While waiting to get onto a computer booked at the local library about 2 years ago, I picked up a sci-fi novel whose name and author I cannot recall and began reading.
Elements of the opening part of the book that I can recall.
- A small squadron is trying to penetrate the defenses of an enemy power.
- It is mentioned they are traveling at an altitude of NN mm (which seemed odd at the time)
- They are swamped by autonomous flying defenders that hone in on the approaching craft and attack them (mostly by physically disassembling them in-flight).
- The pilots have a conversation in which it is revealed that this is not the first time they've attacked, and the defenses have improved over time.
- As each of the attacking craft are swamped the situation becomes more hopeless, until the last of the attackers is destroyed.

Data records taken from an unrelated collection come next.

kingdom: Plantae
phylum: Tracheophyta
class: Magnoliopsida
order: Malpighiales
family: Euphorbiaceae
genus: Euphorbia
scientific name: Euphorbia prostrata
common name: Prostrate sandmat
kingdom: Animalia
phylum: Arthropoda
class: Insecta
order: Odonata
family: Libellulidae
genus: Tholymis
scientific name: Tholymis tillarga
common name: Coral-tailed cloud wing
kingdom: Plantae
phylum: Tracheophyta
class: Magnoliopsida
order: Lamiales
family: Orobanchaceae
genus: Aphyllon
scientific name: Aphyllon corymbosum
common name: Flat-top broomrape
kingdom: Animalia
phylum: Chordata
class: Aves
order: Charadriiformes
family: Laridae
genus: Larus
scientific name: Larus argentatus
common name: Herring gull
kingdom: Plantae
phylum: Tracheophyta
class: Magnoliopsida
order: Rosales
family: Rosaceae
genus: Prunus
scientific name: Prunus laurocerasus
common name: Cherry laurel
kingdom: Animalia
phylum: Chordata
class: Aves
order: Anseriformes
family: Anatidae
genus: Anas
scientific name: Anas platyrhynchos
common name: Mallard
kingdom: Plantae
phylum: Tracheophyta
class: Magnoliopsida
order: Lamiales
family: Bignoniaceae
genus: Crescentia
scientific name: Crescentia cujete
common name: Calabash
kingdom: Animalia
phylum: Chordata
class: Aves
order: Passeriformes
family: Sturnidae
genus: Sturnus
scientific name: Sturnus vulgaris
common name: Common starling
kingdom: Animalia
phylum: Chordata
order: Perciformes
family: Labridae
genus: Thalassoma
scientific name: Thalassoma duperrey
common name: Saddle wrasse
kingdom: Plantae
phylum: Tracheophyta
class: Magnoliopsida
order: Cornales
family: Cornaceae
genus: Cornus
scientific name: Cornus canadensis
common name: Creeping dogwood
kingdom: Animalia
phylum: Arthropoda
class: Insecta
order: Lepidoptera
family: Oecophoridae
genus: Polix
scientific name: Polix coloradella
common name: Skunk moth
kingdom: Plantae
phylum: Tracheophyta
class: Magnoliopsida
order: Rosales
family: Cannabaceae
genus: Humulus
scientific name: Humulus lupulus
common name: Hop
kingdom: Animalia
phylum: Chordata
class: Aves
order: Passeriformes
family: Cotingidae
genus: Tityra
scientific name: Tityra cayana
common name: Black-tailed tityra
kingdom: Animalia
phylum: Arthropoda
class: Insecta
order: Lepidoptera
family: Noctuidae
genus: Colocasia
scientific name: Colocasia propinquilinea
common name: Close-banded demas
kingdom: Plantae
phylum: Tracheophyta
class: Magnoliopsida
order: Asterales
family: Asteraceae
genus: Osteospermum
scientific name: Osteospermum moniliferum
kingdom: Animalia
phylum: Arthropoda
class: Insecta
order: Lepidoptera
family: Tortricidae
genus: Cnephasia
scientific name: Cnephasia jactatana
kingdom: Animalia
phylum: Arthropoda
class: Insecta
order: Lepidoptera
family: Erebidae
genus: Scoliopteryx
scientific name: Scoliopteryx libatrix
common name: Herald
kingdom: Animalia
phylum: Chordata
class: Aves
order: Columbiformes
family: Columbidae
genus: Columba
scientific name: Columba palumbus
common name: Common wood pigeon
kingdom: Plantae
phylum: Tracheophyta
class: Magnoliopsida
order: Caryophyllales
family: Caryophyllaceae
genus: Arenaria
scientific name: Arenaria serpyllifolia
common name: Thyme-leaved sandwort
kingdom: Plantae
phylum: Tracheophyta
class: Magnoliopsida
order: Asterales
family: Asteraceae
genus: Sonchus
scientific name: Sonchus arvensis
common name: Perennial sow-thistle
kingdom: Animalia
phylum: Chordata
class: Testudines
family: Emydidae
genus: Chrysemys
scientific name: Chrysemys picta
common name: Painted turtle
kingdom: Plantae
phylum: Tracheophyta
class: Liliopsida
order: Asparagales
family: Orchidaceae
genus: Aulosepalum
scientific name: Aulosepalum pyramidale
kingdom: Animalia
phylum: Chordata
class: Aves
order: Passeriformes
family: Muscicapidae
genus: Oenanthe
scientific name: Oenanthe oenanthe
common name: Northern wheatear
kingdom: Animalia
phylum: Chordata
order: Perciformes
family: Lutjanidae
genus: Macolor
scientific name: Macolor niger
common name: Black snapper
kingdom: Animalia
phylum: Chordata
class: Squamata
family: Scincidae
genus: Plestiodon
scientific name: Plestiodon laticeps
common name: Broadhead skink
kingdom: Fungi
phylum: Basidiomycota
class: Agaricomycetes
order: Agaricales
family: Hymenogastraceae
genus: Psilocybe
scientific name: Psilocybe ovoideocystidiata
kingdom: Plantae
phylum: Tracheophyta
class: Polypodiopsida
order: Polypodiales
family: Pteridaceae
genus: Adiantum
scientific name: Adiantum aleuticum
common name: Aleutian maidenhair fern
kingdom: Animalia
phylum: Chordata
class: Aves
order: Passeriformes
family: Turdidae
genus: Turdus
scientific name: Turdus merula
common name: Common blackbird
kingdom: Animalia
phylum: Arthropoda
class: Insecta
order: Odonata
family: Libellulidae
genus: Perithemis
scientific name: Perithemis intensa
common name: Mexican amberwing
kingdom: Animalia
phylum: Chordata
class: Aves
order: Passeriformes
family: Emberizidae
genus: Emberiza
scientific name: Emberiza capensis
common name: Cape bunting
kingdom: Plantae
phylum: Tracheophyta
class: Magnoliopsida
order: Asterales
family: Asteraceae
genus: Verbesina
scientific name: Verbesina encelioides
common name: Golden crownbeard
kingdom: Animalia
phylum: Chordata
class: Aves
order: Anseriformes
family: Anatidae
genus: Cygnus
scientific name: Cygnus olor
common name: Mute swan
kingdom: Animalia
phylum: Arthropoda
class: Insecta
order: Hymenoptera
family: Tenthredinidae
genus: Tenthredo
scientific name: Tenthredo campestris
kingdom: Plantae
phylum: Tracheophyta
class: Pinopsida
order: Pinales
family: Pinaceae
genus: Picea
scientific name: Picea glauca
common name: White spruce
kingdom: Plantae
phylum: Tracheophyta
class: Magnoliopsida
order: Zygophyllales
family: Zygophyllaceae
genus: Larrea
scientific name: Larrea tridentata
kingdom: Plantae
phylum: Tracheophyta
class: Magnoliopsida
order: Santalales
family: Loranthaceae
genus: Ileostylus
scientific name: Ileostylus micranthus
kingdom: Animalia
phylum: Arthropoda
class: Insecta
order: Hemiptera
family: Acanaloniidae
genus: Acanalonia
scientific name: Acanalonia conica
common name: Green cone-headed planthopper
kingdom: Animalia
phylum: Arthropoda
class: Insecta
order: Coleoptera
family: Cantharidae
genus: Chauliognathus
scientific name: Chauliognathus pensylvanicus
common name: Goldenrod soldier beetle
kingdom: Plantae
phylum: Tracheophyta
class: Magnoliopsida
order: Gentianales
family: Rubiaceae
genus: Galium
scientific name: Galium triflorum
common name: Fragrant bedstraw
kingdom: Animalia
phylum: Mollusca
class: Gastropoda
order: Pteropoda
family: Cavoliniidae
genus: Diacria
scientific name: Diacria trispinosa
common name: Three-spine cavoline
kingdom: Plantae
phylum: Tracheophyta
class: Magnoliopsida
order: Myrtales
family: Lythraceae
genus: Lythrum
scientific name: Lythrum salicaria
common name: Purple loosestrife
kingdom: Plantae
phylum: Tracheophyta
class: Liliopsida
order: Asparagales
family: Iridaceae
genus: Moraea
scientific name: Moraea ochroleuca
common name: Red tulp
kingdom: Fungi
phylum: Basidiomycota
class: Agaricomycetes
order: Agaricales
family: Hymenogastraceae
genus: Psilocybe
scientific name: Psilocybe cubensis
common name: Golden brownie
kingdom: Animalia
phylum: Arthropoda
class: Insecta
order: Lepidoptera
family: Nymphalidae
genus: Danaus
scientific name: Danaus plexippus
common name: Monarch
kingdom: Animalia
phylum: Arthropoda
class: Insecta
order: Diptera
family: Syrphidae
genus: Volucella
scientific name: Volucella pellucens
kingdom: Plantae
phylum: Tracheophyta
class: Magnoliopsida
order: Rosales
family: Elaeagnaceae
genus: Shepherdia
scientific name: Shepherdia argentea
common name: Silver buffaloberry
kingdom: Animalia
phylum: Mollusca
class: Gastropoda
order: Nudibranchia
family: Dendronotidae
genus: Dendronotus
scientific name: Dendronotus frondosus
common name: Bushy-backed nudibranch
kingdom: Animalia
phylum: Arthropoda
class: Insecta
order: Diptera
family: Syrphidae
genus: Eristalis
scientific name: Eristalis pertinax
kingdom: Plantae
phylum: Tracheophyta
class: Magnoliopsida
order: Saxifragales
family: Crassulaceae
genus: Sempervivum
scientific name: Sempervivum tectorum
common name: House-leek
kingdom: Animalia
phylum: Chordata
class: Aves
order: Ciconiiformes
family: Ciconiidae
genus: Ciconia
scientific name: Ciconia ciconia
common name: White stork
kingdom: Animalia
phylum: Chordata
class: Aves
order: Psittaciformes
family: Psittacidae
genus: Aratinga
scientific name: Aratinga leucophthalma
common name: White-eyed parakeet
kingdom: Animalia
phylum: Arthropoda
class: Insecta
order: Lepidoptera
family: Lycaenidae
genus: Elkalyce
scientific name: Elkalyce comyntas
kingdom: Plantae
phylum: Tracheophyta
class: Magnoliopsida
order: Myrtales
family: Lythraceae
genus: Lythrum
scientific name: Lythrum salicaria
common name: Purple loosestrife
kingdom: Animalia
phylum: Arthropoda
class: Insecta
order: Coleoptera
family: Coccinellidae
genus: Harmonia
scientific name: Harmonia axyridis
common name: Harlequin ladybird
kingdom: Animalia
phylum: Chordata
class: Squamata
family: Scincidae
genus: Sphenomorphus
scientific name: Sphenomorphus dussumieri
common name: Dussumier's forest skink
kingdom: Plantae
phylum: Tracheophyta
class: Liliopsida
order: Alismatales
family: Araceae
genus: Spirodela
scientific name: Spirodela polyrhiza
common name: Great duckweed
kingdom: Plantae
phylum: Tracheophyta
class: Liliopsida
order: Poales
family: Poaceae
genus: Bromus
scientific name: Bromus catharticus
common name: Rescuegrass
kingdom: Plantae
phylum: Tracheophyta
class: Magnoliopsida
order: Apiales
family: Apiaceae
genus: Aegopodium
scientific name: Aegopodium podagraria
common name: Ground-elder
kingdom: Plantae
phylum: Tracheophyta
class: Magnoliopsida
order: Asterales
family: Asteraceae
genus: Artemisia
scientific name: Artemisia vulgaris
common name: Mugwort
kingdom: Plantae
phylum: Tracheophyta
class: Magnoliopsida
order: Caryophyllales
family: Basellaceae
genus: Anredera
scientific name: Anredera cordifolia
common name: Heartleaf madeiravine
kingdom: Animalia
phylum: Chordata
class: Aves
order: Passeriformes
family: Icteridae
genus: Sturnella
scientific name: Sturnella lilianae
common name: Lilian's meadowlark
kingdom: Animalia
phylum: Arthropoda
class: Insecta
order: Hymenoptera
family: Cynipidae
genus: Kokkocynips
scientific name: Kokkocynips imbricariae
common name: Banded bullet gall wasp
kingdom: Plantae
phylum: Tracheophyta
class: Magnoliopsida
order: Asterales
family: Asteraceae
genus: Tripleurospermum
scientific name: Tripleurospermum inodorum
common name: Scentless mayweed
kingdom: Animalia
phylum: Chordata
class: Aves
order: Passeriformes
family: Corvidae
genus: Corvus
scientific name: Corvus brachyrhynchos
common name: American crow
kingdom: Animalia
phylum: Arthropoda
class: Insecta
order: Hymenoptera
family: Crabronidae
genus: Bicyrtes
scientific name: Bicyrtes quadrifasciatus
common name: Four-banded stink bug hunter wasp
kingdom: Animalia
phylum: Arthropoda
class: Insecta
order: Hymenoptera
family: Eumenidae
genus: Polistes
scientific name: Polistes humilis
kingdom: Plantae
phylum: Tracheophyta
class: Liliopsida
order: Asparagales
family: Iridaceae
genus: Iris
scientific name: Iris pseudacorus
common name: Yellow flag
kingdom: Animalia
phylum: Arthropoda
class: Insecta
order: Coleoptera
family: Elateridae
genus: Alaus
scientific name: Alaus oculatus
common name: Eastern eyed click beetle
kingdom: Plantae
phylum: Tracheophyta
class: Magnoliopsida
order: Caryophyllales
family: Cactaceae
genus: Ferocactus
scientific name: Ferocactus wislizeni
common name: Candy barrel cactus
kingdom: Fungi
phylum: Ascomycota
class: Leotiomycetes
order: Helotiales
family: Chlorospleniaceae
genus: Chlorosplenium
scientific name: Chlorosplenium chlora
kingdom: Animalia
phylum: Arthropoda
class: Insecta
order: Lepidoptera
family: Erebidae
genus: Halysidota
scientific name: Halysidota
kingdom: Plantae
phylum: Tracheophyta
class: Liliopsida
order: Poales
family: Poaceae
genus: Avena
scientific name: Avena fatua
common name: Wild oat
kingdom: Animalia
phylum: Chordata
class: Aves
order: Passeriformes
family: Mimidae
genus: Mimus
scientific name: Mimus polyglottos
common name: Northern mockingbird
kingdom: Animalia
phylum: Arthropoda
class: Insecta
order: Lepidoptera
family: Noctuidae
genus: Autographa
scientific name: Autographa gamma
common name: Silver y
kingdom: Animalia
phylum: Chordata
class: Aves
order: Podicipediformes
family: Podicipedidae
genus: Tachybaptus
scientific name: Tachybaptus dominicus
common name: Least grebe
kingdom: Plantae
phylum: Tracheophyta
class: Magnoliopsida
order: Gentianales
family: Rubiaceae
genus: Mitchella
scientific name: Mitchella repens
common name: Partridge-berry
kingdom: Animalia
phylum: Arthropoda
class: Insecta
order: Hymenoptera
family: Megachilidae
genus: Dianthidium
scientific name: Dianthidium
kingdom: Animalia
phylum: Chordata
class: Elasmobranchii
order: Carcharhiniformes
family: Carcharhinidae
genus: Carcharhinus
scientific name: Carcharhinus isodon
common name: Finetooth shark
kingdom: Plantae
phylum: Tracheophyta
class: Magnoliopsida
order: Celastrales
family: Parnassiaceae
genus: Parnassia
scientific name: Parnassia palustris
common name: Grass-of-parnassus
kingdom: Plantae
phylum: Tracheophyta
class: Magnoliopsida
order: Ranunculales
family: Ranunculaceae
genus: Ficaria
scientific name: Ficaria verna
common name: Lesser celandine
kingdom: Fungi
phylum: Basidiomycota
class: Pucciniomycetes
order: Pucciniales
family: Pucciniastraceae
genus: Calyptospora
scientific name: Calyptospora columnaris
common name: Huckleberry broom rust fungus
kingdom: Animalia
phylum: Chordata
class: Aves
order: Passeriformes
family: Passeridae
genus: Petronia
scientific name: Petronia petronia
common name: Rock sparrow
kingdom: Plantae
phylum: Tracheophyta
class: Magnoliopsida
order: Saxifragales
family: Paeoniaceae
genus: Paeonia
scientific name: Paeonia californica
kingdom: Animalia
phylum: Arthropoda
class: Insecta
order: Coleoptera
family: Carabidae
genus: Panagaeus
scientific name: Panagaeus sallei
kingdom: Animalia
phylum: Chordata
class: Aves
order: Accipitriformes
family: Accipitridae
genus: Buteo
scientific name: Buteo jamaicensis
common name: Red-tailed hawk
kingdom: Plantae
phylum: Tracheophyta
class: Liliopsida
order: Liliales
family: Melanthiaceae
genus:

- It then turns out the pilots of the attack vehicles were at a far distant point, remotely operating micro/nano-machines..
That was mostly in the first chapter, as far as I read. I'd guess it was written within the last 10 years (15 at the outside).
Can anyone identify this book & author?
Answer
This sounds like the 1st book of the Succession Series "The Risen Empire" by Scott Westerfield. The opening chapter called Pilot fits what you have described.
Below is a brief SPOILER ALERT excerpt explaining your remembering NN mm:
Marx checked the altimeter's last reading: 174 centimeters. At that height, the craft would take at least a minute before they hit the ground. Even with its sensor array furled and main rotor stalled, in a normal-density atmosphere an intelligence craft fell no faster than a speck of dust. Indeed, the Intelligencers were not much larger than specks of dust, and were somewhat lighter. With a wingspan of a single millimeter, they were very small craft indeed.
Master Pilot Jocim Marx, Imperial Naval Intelligence, had flown microships for eleven years. He was the best.